* Records shown:
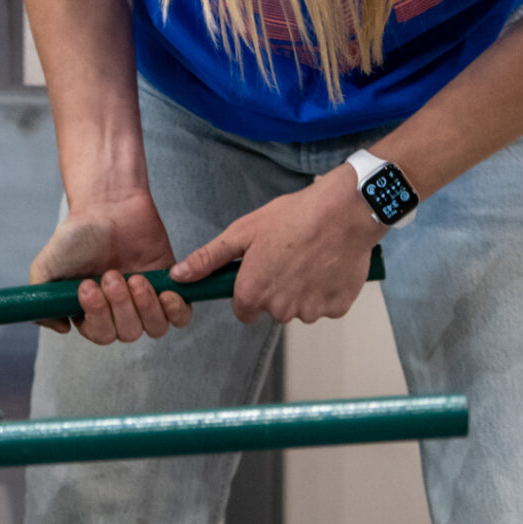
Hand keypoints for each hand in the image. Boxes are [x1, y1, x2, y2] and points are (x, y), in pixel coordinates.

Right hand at [29, 191, 193, 344]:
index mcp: (92, 312)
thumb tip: (62, 329)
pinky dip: (175, 310)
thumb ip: (43, 303)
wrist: (108, 205)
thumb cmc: (78, 234)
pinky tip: (164, 291)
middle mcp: (120, 311)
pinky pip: (179, 317)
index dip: (98, 316)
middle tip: (111, 274)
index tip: (88, 286)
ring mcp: (145, 301)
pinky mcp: (169, 289)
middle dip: (119, 306)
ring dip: (145, 307)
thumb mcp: (46, 267)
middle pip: (127, 333)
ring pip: (154, 328)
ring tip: (136, 277)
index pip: (99, 334)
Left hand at [170, 169, 382, 325]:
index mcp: (254, 293)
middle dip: (276, 290)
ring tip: (309, 258)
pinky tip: (327, 265)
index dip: (249, 291)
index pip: (243, 311)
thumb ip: (209, 258)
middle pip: (272, 310)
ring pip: (300, 308)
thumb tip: (178, 276)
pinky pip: (326, 306)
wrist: (343, 211)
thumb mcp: (243, 232)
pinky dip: (326, 290)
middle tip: (287, 257)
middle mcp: (281, 310)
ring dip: (302, 291)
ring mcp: (311, 311)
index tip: (260, 271)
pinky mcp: (337, 308)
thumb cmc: (293, 217)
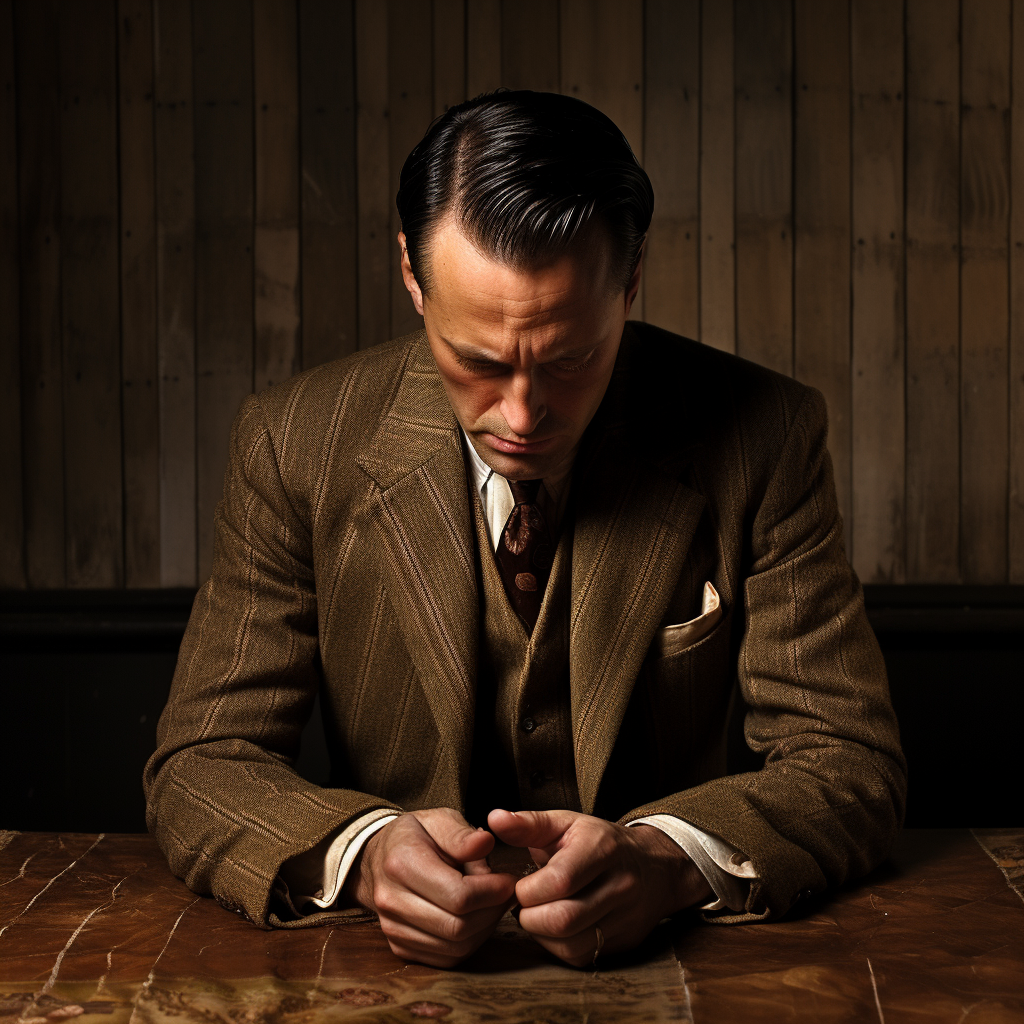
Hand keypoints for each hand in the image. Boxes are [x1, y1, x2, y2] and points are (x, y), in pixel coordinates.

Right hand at [343, 808, 516, 967]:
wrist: (379, 857)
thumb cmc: (416, 835)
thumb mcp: (439, 819)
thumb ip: (461, 834)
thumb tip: (486, 843)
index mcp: (401, 863)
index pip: (458, 895)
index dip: (492, 892)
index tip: (509, 880)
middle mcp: (391, 900)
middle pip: (458, 927)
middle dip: (492, 912)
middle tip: (506, 894)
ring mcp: (392, 928)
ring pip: (454, 948)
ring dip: (484, 929)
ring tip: (492, 904)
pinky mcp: (399, 946)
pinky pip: (445, 958)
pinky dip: (469, 943)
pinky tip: (476, 919)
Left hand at [488, 808, 712, 966]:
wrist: (653, 866)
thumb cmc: (599, 842)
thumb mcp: (566, 823)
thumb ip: (529, 824)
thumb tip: (494, 819)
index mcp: (602, 849)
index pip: (559, 881)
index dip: (527, 890)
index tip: (519, 884)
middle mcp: (619, 885)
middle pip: (564, 919)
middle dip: (530, 916)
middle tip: (523, 904)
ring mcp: (625, 917)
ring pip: (572, 944)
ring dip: (541, 934)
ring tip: (536, 914)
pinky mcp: (623, 942)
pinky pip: (581, 956)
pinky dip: (557, 946)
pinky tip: (553, 927)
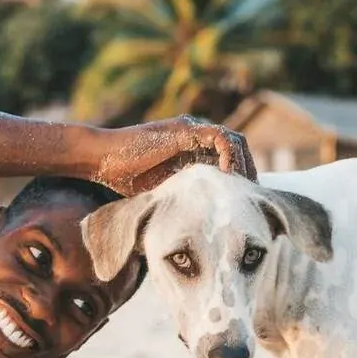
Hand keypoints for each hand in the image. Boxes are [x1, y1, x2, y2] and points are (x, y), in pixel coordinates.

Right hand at [93, 116, 254, 195]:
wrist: (103, 158)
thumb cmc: (123, 177)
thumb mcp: (161, 191)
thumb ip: (181, 197)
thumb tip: (192, 227)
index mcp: (190, 149)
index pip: (227, 158)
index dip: (239, 178)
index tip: (245, 201)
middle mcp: (195, 136)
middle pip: (237, 148)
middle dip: (248, 171)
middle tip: (253, 196)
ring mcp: (191, 131)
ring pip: (233, 141)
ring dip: (243, 164)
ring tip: (244, 188)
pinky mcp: (186, 131)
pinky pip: (221, 138)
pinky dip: (229, 156)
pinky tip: (229, 177)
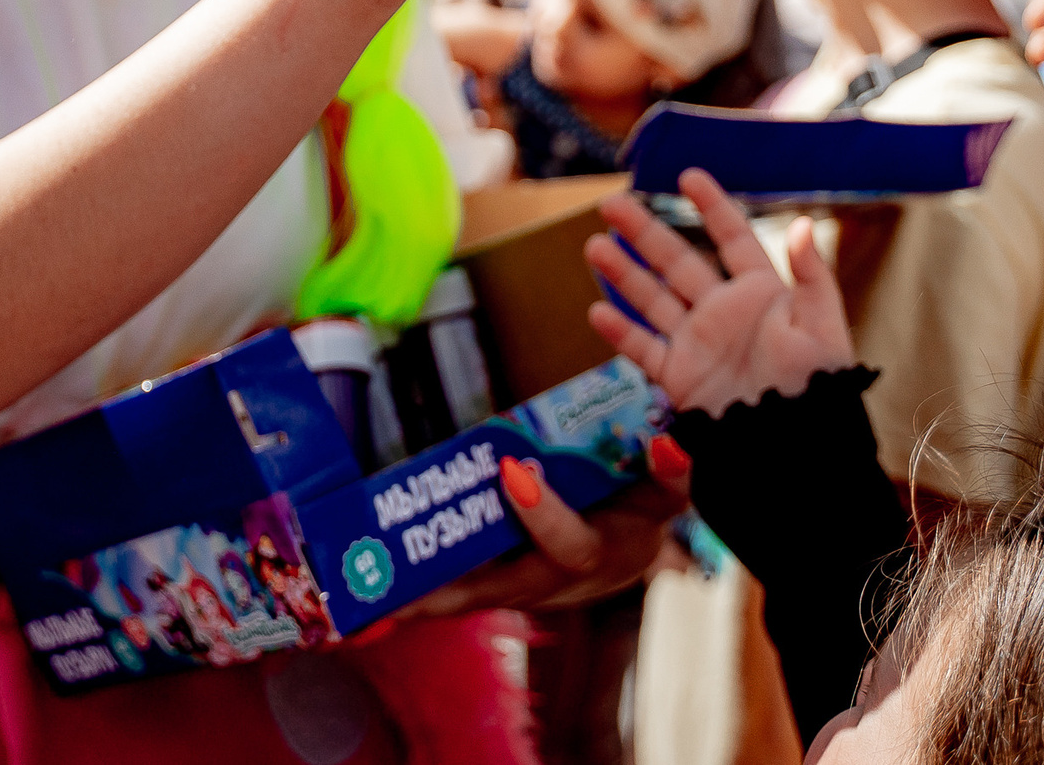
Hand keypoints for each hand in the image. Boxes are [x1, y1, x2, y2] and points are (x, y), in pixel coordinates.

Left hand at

* Required work: When copying the listing above, begin at its first line and stop after the line with "ring mcp: (311, 311)", keeping each line exact and dropping the pictures.

* Answer:
Hand keypoints for each hand in the image. Boxes are [x1, y1, x2, y2] and points are (x, y), in pixel coordinates.

Right hand at [29, 191, 193, 344]:
index mcp: (92, 312)
thumb tip: (62, 329)
pinky dip: (175, 310)
thumb ip: (43, 303)
wrist: (108, 205)
thumb cmc: (78, 234)
pinky tip: (164, 291)
middle mcp: (120, 311)
pinky pip: (179, 317)
index dip: (98, 316)
middle tip: (111, 274)
index tip: (88, 286)
ring mcp: (145, 301)
pinky mcp: (169, 289)
middle dip: (119, 306)
ring dip: (145, 307)
thumb mcp: (46, 267)
middle pip: (127, 333)
ring pip: (154, 328)
ring tip: (136, 277)
index pip: (99, 334)
Left hand at [170, 169, 382, 325]:
index mcp: (254, 293)
middle dip: (276, 290)
ring tip: (309, 258)
pinky tip: (327, 265)
index dip: (249, 291)
index pip: (243, 311)
thumb ip: (209, 258)
middle pip: (272, 310)
ring pip: (300, 308)
thumb tip: (178, 276)
pinky pip: (326, 306)
wrist: (343, 211)
thumb mcp: (243, 232)
pinky dip: (326, 290)
middle tip: (287, 257)
middle mcp: (281, 310)
ring dip: (302, 291)
ring mcp: (311, 311)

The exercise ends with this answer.